Los caballeros de la Iglesia

Capítulo II – (2)

 

Incidencias del viaje (I)

 


La tensión vivida ese día, junto a lo avanzado de la hora y el monótono traqueteo de la carreta, hizo que poco a poco les invadiera la modorra y cayeran en un profundo e inquieto sueño del que despertaron bruscamente al notar que se habían detenido. No sabían cuanto tiempo llevaban de viaje, pero pensaron que varias horas ya que al salir del cenobio empezaba a caer la noche y la tenue luz que en ese momento entraba por la claraboya del techo, les hizo suponer que se encontraban a primeras horas de la mañana. Al poco se abrió la puerta y entró un hombre fornido de hirsuto cabello color bermejo y descuidada barba, vestido con unas calzas de basto paño de color indefinible, muy rozadas en las posaderas y embutidas en gruesas botas de cuero, una holgada camisola que en sus buenos tiempos debió ser blanca, ceñida a la cintura por un ancho cinturón de cuero del que colgaba un cuchillo cachicuerno, que pensaron sería el carretero, pues su aspecto no difería en nada del de cualquiera de los muchos carreteros que recorrían las sendas de Ganestria que, casi sin mirarles, les entregó dos pedazos de queso acompañados de sendas rebanadas de pan blanco, una cantimplora de cuero que contenía aproximadamente un azumbre1 de agua y dos bacinillas para que aliviaran sus necesidades fisiológicas, tras lo cual, salió cerrando de nuevo .sin haber dicho una sola palabra.

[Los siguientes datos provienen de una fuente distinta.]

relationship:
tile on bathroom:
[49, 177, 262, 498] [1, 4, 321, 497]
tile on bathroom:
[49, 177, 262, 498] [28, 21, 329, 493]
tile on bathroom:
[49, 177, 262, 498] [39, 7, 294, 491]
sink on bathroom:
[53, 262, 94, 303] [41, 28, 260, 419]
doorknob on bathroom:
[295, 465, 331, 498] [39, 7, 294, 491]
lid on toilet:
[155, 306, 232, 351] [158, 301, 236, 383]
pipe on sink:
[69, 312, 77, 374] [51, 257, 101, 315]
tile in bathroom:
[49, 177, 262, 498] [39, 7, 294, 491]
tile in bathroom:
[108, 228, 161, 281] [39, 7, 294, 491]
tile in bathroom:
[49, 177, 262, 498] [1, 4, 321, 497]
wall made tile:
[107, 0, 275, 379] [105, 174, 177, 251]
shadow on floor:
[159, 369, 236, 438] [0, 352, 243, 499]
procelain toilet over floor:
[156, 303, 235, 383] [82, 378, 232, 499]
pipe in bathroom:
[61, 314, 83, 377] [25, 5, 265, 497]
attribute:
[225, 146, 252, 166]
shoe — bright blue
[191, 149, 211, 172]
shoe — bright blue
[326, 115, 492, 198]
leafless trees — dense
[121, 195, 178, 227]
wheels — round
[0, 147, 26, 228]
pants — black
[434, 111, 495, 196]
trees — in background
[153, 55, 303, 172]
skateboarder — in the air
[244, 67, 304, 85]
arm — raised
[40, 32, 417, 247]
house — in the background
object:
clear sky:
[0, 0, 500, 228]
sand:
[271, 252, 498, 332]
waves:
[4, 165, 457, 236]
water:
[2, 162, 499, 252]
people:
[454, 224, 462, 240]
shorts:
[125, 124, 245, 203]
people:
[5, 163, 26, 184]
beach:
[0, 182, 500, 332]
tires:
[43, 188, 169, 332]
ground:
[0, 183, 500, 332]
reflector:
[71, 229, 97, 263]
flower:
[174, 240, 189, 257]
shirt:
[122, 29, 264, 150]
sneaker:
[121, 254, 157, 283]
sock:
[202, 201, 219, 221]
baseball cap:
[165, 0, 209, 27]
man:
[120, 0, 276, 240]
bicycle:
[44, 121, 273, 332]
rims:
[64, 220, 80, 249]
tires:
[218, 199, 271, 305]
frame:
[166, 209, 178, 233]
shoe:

Durante incontables jornadas esa fue la rutina de su viaje; por las mañanas entraba el carretero y les daba el desayuno y ya no volvían a verle hasta media tarde, en la que les daba la cena, compuesta por un trozo de tasajo de carne, más pan y una manzana, recogía la cantimplora, ya vacía, que les entregaba por la mañana y se la cambiaba por otra llena que recogía al entregarles de nuevo la de la mañana. Al perder la noción del tiempo y una vez agotados los temas de conversación, ambos cayeron en un estado de apatía que les llevó encerrarse en si mismos, dejaron de hablar y se sumieron en oscuros pensamientos, por lo que apenas se levantaban de los jergones, salvo para recoger los alimentos que les entregaban.

Ese día la carreta no se detuvo y prosiguió camino hasta a primeras horas de la noche, por lo que no recibieron el desayuno como era , algo que despertó una chispa de curiosidad en ellos aunque no les importó demasiado, pero cuando por fin lo hizo, para su sorpresa, no solo entró el carretero con sus raciones, con él entró un joven de edad parecida a la suya y atuendo similar que encerraron encerrado junto a ellos. Sorprendidos por este hecho, rápidamente se acercaron al nuevo pasajero y comenzaron a realizarle gran número de atropelladas preguntas que en su precipitación, no le daban tiempo a responder, tal era su ansiedad por saber lo que ocurría. Pasados los primeros momentos y ya más tranquilos, descubrieron que se trataba de Melhiker, un estudiante que venía del cenobio clarión de Hàlveron, la ciudad más septentrional de Ganestria, en cuyas proximidades se encontraban y que sin saber por que, se hallaba en su misma situación; con él no habían esperado al día de la graduación, para la que todavía le faltaba un año, simplemente esa noche le había citado el rector del cenobio y cuando estuvo en su presencia, sin mediar palabra, dos preceptores le habían llevado hasta la carreta.

La llegada de Melhiker supuso para ellos un soplo de aire fresco que se llevó la apatía y mitigó la desesperación que les invadía y aunque la rutina del viaje no dejó de ser la misma, Melhiker un joven de cuerpo enjuto y fibroso (nadie que procediera de un cenobio tenía un ápice de grasa de más debido al tipo de vida que en ellos se llevaba), con un rostro vulgar, en el que habitualmente bailaba una sonrisa, coronado por una espesa mata de rubios cabellos, resultó ser un agradable compañero de viaje y aunque la rutina del viaje no se modificó, sí se produjeron cambios en su estado de ánimo; el ansia por conocer noticias del exterior borró de un plumazo la apatía y pasaban el día intercambiando sus respectivas experiencias, en un intento de averiguar los motivos de su encierro.

1. Azumbre: medida de capacidad equivalente a cuatro cuartillos, o a la octava parte de una cántara. Aproximadamente dos litros de hoy.